◆ **What the task requires**: Search the entries below for the word "bersama", then copy each line in which it is found.

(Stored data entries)
[Start of section]
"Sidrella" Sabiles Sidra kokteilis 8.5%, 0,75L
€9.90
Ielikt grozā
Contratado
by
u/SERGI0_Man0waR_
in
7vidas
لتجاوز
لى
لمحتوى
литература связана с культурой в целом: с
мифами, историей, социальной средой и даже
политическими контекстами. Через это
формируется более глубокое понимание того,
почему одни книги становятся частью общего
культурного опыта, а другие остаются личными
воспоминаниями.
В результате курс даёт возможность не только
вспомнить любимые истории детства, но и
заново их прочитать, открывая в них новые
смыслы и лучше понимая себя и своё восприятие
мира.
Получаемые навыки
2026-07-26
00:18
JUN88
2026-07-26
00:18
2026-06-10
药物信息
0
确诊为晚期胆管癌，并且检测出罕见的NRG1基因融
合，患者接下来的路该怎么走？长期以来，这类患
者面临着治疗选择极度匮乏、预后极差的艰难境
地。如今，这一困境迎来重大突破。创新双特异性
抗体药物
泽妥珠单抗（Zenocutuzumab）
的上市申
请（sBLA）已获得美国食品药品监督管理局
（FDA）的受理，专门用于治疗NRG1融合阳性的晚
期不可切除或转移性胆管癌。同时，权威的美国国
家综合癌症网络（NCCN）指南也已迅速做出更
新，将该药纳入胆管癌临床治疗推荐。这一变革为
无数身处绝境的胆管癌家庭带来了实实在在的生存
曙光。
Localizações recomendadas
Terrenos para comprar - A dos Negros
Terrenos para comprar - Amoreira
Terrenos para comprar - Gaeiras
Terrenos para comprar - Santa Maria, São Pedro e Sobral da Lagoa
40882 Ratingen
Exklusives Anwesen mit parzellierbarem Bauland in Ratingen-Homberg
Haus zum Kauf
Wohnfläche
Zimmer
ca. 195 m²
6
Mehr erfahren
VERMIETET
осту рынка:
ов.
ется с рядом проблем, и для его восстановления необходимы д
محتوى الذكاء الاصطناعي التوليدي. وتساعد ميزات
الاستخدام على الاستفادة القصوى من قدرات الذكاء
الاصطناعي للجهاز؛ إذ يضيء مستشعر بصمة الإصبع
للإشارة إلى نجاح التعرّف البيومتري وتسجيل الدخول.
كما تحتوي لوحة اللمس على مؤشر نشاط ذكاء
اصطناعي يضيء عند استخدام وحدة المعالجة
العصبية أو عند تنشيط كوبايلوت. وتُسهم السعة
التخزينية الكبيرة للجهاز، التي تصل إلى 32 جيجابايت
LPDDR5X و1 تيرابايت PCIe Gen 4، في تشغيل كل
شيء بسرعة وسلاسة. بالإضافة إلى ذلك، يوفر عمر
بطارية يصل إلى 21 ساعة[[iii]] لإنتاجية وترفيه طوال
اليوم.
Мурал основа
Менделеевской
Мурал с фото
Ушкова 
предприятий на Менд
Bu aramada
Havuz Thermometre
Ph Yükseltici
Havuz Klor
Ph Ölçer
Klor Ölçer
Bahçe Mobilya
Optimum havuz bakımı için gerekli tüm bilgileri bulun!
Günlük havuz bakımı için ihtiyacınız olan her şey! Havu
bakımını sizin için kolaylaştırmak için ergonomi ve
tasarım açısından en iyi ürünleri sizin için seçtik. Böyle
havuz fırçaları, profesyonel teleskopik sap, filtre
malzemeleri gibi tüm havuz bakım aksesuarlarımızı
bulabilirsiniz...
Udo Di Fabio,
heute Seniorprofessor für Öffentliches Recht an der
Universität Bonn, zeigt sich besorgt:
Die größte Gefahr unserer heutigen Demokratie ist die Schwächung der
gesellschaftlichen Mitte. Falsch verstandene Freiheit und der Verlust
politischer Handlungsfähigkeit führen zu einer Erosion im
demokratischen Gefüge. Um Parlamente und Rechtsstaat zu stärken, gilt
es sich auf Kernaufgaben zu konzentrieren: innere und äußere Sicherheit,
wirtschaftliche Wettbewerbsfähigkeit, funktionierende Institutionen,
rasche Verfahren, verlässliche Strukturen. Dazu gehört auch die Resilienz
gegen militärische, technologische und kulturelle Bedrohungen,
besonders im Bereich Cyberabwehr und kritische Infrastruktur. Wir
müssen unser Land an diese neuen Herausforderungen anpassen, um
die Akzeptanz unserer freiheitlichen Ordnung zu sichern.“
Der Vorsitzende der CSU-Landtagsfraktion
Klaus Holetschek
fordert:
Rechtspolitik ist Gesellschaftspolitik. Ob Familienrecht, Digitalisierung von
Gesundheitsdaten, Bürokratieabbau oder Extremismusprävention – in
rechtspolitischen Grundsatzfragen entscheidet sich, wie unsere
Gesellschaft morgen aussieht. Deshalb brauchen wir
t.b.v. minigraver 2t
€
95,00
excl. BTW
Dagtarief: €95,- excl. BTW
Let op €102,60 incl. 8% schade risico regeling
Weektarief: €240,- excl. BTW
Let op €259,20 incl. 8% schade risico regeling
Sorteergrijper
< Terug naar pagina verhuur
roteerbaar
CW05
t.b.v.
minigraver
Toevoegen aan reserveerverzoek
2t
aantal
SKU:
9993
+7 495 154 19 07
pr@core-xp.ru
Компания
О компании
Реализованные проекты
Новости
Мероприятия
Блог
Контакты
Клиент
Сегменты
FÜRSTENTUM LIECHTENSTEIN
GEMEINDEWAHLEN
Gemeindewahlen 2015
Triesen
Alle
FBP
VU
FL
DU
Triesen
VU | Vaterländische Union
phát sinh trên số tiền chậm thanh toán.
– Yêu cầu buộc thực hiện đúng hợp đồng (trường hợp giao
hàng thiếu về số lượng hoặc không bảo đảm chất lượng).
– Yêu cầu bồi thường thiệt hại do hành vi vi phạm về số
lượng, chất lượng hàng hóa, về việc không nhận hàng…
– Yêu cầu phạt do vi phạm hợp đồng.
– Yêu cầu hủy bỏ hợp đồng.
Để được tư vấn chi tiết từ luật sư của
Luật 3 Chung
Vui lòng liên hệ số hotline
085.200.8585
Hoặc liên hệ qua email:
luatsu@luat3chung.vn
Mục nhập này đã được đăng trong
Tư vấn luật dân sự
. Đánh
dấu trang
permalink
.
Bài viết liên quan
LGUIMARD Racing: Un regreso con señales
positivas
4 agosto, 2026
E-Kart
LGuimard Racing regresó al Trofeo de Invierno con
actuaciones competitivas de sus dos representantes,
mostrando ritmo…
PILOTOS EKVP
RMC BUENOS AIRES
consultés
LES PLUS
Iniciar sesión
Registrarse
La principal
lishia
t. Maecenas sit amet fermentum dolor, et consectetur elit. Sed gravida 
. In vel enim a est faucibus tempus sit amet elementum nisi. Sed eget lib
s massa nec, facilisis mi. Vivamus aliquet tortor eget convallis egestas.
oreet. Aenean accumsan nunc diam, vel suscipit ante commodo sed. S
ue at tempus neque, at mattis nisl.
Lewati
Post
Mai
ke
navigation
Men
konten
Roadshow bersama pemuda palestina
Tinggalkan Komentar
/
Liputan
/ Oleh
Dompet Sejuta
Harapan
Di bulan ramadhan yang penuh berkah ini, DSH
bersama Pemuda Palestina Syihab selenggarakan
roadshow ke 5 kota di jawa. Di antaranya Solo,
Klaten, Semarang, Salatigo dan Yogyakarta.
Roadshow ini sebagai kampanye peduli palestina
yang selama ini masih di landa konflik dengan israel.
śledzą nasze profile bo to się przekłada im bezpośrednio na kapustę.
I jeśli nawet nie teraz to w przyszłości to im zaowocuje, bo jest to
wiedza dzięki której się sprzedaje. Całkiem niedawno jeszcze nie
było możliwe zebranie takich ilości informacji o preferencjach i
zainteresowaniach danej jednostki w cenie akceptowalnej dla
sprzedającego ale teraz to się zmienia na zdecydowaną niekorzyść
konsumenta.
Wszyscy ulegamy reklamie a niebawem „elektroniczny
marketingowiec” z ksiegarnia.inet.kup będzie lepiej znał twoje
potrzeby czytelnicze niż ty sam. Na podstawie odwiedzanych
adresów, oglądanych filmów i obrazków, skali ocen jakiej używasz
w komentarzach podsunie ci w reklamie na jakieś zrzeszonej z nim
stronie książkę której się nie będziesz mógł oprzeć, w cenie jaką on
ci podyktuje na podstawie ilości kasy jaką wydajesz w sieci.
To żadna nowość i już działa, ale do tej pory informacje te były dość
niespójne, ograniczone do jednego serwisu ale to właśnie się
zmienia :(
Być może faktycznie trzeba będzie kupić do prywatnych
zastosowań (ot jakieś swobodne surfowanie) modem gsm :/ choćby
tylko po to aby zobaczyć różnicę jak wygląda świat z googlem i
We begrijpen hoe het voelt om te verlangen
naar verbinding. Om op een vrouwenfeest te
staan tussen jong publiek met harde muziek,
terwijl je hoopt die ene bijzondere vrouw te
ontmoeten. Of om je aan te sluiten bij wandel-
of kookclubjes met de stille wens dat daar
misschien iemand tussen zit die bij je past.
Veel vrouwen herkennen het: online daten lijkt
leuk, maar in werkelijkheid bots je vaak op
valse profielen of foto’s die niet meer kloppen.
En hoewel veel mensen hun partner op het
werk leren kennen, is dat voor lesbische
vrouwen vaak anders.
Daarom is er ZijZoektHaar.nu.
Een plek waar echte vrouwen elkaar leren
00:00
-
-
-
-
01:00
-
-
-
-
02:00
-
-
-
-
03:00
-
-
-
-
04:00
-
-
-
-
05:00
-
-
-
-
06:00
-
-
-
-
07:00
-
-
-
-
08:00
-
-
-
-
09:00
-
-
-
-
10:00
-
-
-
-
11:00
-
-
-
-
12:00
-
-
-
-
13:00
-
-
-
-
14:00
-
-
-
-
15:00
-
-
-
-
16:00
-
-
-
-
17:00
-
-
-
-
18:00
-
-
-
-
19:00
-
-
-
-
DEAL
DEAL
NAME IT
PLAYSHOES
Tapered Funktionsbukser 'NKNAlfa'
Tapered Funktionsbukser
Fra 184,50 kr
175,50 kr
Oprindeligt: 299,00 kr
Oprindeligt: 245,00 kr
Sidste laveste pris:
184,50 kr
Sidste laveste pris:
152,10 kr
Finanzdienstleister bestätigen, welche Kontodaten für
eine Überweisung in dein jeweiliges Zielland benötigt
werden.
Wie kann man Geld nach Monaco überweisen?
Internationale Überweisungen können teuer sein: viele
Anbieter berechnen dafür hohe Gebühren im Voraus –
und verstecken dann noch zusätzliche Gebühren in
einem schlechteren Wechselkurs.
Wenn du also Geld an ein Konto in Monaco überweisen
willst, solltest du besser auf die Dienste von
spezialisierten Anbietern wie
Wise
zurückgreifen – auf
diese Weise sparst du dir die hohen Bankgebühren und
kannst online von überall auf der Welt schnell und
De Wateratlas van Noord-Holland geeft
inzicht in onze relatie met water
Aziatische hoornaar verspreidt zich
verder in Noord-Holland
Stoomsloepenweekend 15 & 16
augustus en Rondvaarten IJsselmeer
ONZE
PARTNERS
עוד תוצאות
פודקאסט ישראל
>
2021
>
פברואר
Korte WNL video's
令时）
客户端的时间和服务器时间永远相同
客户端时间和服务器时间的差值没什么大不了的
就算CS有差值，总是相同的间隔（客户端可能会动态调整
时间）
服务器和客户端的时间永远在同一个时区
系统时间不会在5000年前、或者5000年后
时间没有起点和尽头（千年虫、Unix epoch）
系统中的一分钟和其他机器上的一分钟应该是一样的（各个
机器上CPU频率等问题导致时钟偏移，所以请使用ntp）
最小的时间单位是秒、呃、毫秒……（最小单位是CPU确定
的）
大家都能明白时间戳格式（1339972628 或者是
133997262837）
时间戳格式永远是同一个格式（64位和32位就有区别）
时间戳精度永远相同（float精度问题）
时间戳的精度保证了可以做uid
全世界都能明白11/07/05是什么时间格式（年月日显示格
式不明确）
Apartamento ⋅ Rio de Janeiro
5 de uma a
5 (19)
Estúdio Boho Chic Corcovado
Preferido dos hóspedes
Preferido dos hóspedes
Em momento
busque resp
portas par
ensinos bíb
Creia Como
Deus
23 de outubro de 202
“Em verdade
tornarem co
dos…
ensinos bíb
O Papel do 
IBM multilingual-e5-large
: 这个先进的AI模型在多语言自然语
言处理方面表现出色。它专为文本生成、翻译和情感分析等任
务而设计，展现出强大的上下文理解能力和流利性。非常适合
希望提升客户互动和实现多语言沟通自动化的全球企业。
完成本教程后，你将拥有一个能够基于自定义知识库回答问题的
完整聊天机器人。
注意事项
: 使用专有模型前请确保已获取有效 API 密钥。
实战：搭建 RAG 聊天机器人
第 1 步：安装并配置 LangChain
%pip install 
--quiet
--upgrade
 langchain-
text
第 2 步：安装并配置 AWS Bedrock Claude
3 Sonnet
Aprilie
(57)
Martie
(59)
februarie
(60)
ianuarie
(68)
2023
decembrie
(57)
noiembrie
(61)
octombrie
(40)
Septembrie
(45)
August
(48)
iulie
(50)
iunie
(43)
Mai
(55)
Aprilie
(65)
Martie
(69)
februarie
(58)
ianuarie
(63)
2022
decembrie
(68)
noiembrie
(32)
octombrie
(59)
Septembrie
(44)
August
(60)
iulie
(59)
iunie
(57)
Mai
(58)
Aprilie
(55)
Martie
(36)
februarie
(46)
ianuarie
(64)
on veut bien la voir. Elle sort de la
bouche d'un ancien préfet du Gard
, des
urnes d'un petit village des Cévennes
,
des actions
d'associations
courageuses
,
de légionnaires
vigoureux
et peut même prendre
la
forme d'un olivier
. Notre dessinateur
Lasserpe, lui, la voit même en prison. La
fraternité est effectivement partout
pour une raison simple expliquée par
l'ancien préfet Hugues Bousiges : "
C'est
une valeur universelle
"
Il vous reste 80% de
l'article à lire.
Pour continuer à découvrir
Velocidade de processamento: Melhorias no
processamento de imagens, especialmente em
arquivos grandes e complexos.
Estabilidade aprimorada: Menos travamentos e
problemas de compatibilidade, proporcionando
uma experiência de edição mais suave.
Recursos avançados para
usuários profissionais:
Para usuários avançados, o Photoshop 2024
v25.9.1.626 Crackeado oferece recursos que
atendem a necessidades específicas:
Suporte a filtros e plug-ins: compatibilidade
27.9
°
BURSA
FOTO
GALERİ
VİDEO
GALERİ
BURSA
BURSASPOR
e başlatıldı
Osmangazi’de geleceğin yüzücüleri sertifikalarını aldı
[End of section]
◆ **Completed exercise**:
Roadshow bersama pemuda palestina
bersama Pemuda Palestina Syihab selenggarakan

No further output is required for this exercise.